任意整理後の家計管理方法|返済を続けながら生活を立て直す家計術
更新日:2026年5月
はじめに
任意整理が成立すると、毎月の分割返済が始まります。「返済しながら生活が成り立つのか」「どうやって家計を管理すればいいのか」——このような不安を抱える方も多いでしょう。
返済期間中に安定した生活を続けるためには、収支の把握と計画的な家計管理が不可欠です。

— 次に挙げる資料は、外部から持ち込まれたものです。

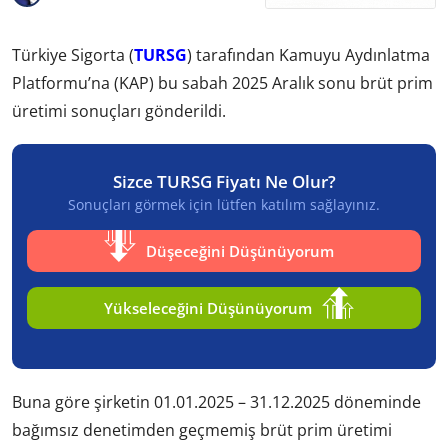
Türkiye Sigorta (
TURSG
) tarafından Kamuyu Aydınlatma
Platformu’na (KAP) bu sabah 2025 Aralık sonu brüt prim
üretimi sonuçları gönderildi.
Sizce TURSG Fiyatı Ne Olur?
Sonuçları görmek için lütfen katılım sağlayınız.
Düşeceğini Düşünüyorum
Yükseleceğini Düşünüyorum
Buna göre şirketin 01.01.2025 – 31.12.2025 döneminde
bağımsız denetimden geçmemiş brüt prim üretimi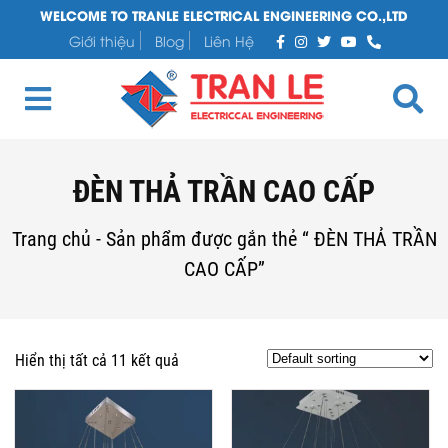
WELCOME TO TRANLE ELECTRICAL ENGINEERING CO.,LTD
Giới thiệu
Blog
Liên Hệ
ĐÈN THẢ TRẦN CAO CẤP
Trang chủ
-
Sản phẩm được gắn thẻ “ ĐÈN THẢ TRẦN
CAO CẤP”
Hiển thị tất cả 11 kết quả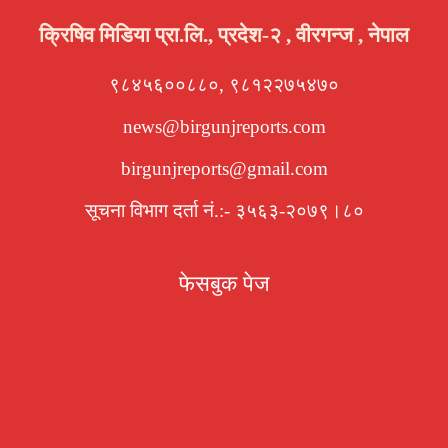
क्रिषिव मिडिया प्रा.लि., प्रदेश-२ , वीरगन्ज , नेपाल
९८४५६००८८०, ९८१२२७५४७०
news@birgunjreports.com
birgunjreports@gmail.com
सूचना विभाग दर्ता नं.:- ३५६३-२०७९।८०
फेसबुक पेज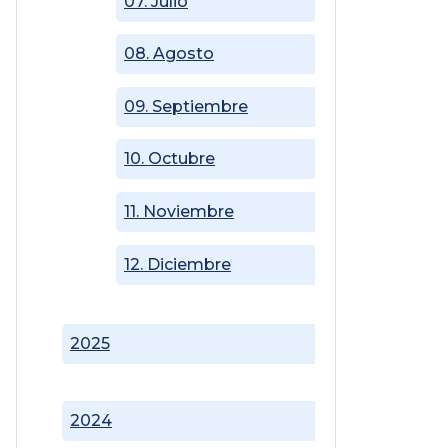
07. Julio
08. Agosto
09. Septiembre
10. Octubre
11. Noviembre
12. Diciembre
2025
2024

本記事では、任意整理後に実践できる家計管理の方法を具体的に解説します。
まず現状の収支を把握する
家計管理の第一歩は、現状の収入と支出を正確に把握することです。
月々の収入(手取り)
| 収入の種類 | 金額 |
|---|---|
| 給与(手取り) | |
| 副収入・アルバイト | |
| 配偶者の収入 | |
| その他(児童手当等) | |
| 合計 |
月々の固定支出
| 支出の種類 | 金額の目安 |
|---|---|
| 家賃・住宅費 | |
| 水道光熱費 | |
| 食費 | |
| 通信費(スマホ・ネット) | |
| 保険料 | |
| 教育費 | |
| 任意整理の返済額 | |
| その他 | |
| 合計 |
収入から固定支出を引いた残りが、変動費・貯蓄に充てられる金額です。
支出を見直す優先項目
返済と生活を両立させるために、以下の優先順位で支出を見直しましょう。
1. 通信費を見直す
スマートフォンの料金プランを格安SIM(楽天モバイル・IIJmio等)に変更することで、月5,000〜10,000円程度の節約が可能です。
2. 保険の内容を見直す
生命保険・医療保険は必要最低限の保障に絞ることで、保険料を圧縮できます。特に掛け捨て型に切り替えるだけで大幅に安くなることがあります。
3. 食費を計画的に管理する
- 外食・コンビニの頻度を減らす
- 週1回まとめ買い→献立を決めてから購入
- ふるさと納税(任意整理後も可能)の活用
4. サブスクリプションを整理する
動画配信・音楽配信・各種アプリなど、使っていないサービスを解約します。月3,000〜5,000円程度の節約になることも。
「先取り貯蓄」を習慣にする
任意整理後の生活再建で最も重要なのは、緊急資金の積み立てです。
緊急資金の目標
生活費の3〜6ヶ月分を目標に積み立てます。突発的な出費(医療費・修繕費など)に対応できる資金があれば、再び借金に頼らずに済みます。
先取り貯蓄の方法
給料日
↓
まず一定額を別口座に移す(先取り貯蓄)
↓
残りで生活費・返済を賄う
毎月5,000〜10,000円からでも積み立てを始めることが大切です。
家計簿アプリの活用
手書きの家計簿が続かない方は、スマートフォンのアプリが便利です。
| アプリ名 | 特徴 |
|---|---|
| マネーフォワードME | 口座・カードと連動して自動集計 |
| Zaim | シンプルで使いやすい |
| 家計簿Dr.Wallet | レシート読み取り機能 |
収支の可視化により、無駄な支出に気づきやすくなります。
返済が厳しくなった場合の対処
万一、月々の返済が厳しくなった場合は、すぐに弁護士に相談してください。
- 返済計画の変更交渉(返済期間の延長など)
- 生活状況の変化を債権者に伝える
- より根本的な解決策(個人再生など)への変更
自己判断で返済を止めたり、他の借金で補填することは事態を悪化させます。
まとめ
- 収入・支出を正確に把握することが家計管理の第一歩
- 通信費・保険・サブスクの見直しで固定費を削減する
- 先取り貯蓄で緊急資金を積み立て、再び借金に頼らない体制を作る
- 家計簿アプリを活用して収支を可視化する
- 返済が厳しくなった場合は自己判断せず弁護士に相談する
任意整理後の生活再建は、焦らず一歩一歩進めることが大切です。家計の不安がある場合は弁護士や家計相談窓口に相談しながら進めましょう。